Sunday, 3 June 2012

Story Lines

I love looking at my family tree.  A lot of people just want to know the names and places their family come from.  They want to get back as far as possible.  For me those names are pretty empty.  They conjure up little of the story and history and colour that went with them.  Consequently, once I get beyond the beginning of the censuses I start to lose interest fairly rapidly.

I love it when I can flesh out the births and deaths and marriages with occupations at the very least.  Employment records and Military records are even better.  If you are lucky, it is amazing how much you can flesh out the bare bones of someone's life.  Sometimes it is criminal records that come to light and I find these just as fascinating.  Sometimes you get a hint of poverty and tradegy you can only begin to imagine....  Children passed to siblings to look after, surviving members of families banding together.

Our ancestors were so close to each other.  You can see them marrying people who appeared as children two doors down.  You can see families living next door and imagine children growing up as a clan of cousins.  People from villages meet and marry in the local town and move around.  You can see how Ancestors, completely unrelated until a marriage in more recent times would have lived close to each other and have known each other, in some cases this is despite later generations having moved away and having no idea of these shared roots.

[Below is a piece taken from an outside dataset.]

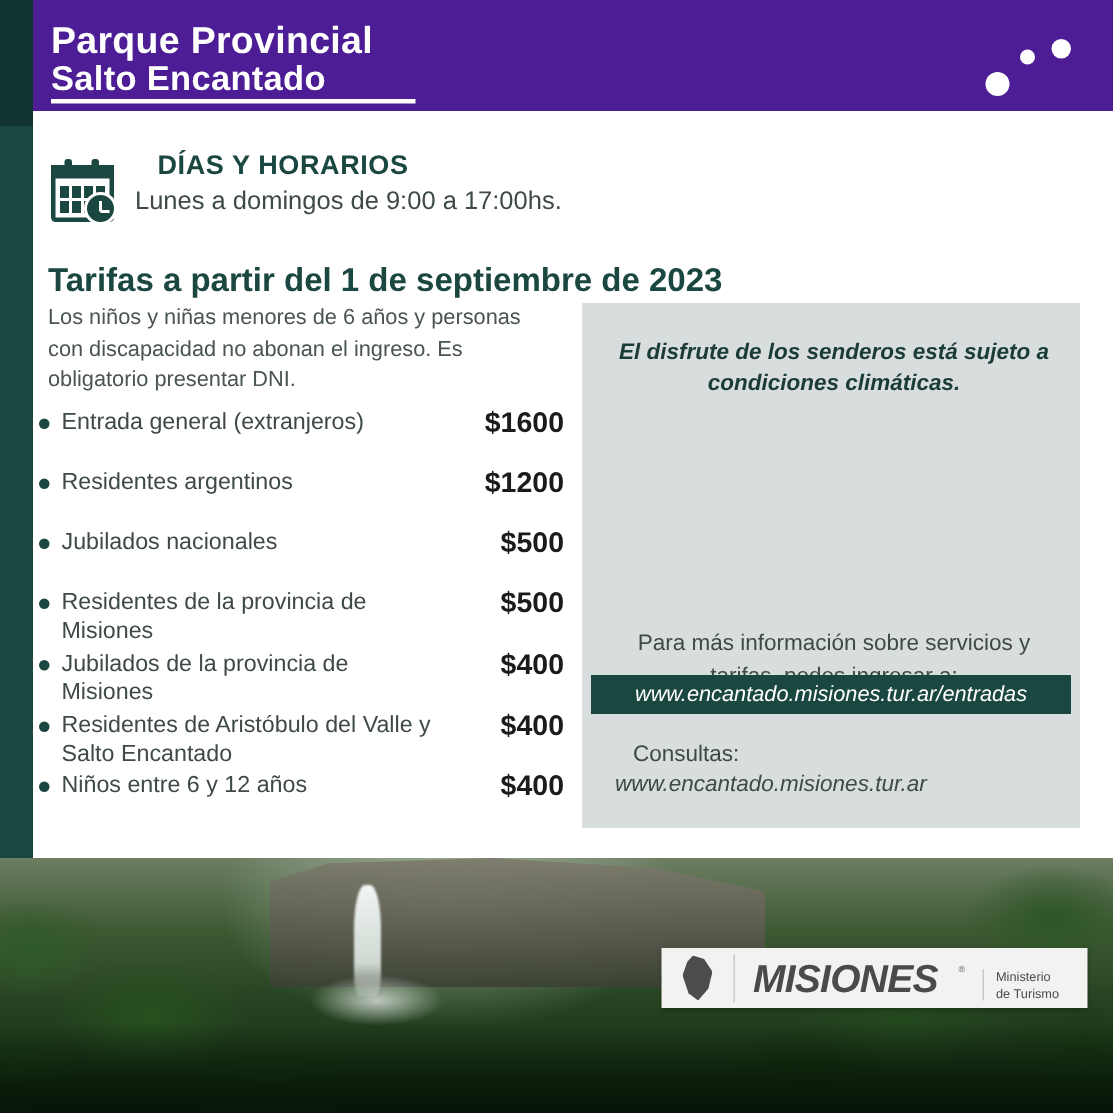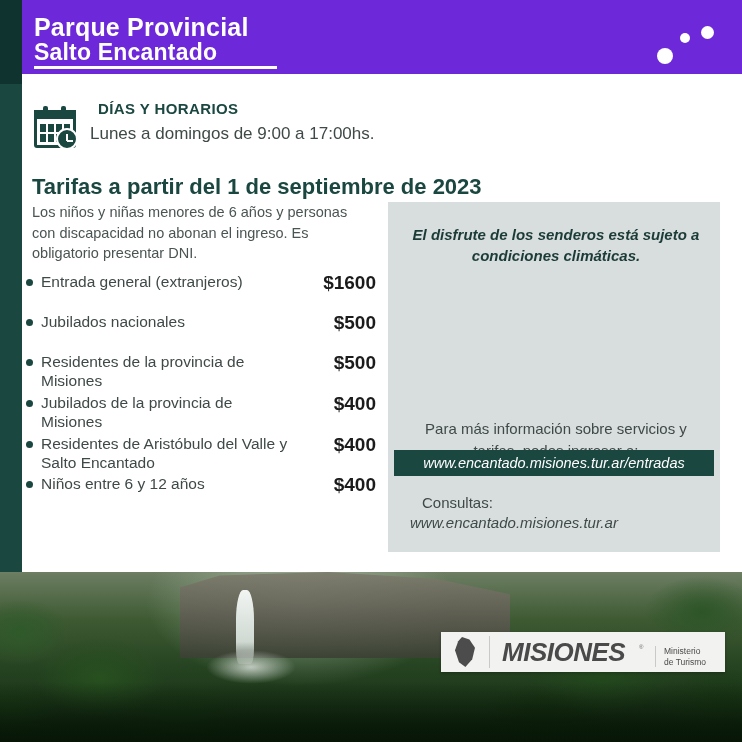"Parque Provincial" .header { background: #6d28d9 -> #4c1d95 }
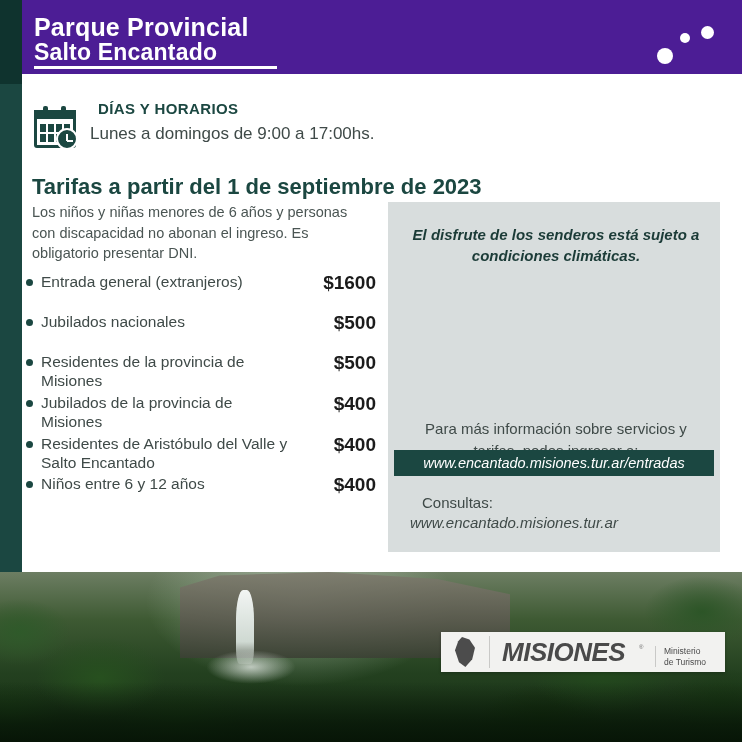"DÍAS Y HORARIOS" .hours-title { font-size: 15px -> 18px; left: 64px -> 71px }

Family twists and turns through time and it ties us all together far more than we remember, far more than we realise.  I have been looking at a local friends family and ended up joking to F that she would have to be very careful who she married if she married someone else who was also local!  Marrying a distant cousin without knowing would not be unlikely!

Via researching my tree, sometimes I make connections with other people.  Like for instance a Fifth Cousin who is Californian born and bred.  Our ancestors once lived so closely together that they probably could not imagine ever not knowing each other, and yet here we are and their ancestors have no knowledge at all of each other.  And they have so many descendants that they would surely be hard pressed to keep track of them all.

I don't want my descendants to forget and be left with dry dates.  I want them to know me and to know my family too.  Which brings to another irritation with family trees...  Women appear as characters who get married, have children and then die.  Only the very poorest or most well educated had jobs.  These distant ladies are probably the ones I would most like to know and the hardest to catch a glimpse of.

I have a journal or two of ancestors, although not mine by anything more than marriage, I find them fascinating glimpses into another time, different lives....  I hope my descendants find mine as interesting.